Letztes Mal hat sie mir erklärt, dass die unbeschwerte Zeit nun bald vorbei sein werde und ich wieder zurück in meinen alten Stall müsse. Sie glaubt, dass sie mir damit etwas Schreckliches antun würde. Naja, den anderen scheint es ja hier ganz gut zu gefallen, und sie kann ja nicht wissen, wie sehr ich mich aber auf meine gemütliche Box, die mich vor allen Gefahren beschützt, freue. Außerdem bekomme ich dann endlich wieder genug zu fressen, ohne dass ich ständig verjagt werde. Jetzt - da hier alle so böse zu mir sind - weiß ich auch die Streicheleinheiten meiner Besitzerin erst so richtig zu schätzen.
Ich gelobe jedenfalls hoch und heilig, dass ich für den Rest meines Lebens ganz brav sein werde, wenn ich dieses Abenteuer hier tatsächlich überstehen sollte. Hoffentlich ist es bald zu Ende!"





Selbstverständlich bin auch ich ein Befürworter von natürlichen Haltungsbedingungen, aber nicht alles, was auf den ersten Blick natürlich erscheint, ist auch für jedes einzelne Tier ideal.

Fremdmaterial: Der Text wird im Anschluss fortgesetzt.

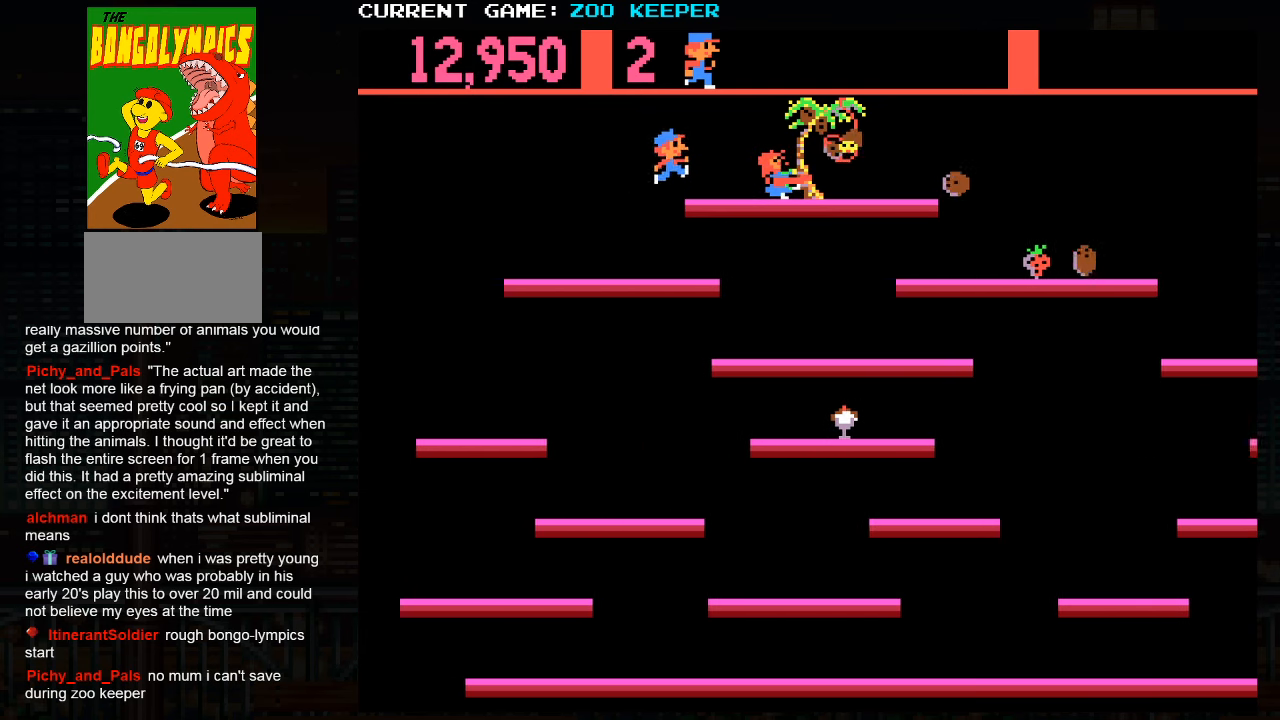
{"dt_ms": 500, "buttons": [], "left_stick": "center", "events": [[150, "left_stick", "center"]]}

Die bei uns meist praktizierte Weidehaltungsform, bei der ein- bis dreijährige Hengste auf einem gemeinsamen Areal gehalten werden, fördert bei allen Altersstufen nicht unbedingt eine gesunde psychische Entwicklung, und die jüngeren Pferde leiden oft auch körperlich darunter, wie wir aus der oben angeführten Geschichte gelernt haben.

Das, was diese Hengste dabei sehr gut lernen, ist das 'Gesetz des Stärkeren', sodass sie dann im Umgang mit den Menschen ebenfalls versuchen werden, sich mit Gewalt durchzusetzen, was durchaus gefährliche Ausmaße annehmen kann.
Immer wieder konnte ich hautnah erleben, dass ehemals umgängliche und schon sehr folgsame Junghengste nach längeren Weideaufenthalten wieder zu ungebärdigen, rüpelhaften Wildpferden wurden.
Umgekehrt erscheinen jüngere, schwächere Tiere danach sehr ängstlich und schreckhaft. Oft sind sie auch abgemagert und hochgradig verwurmt (deshalb auch die oben genannten Bauchschmerzen), was sich auf ihre allgemeine Entwicklung ebenfalls sehr hemmend auswirkt.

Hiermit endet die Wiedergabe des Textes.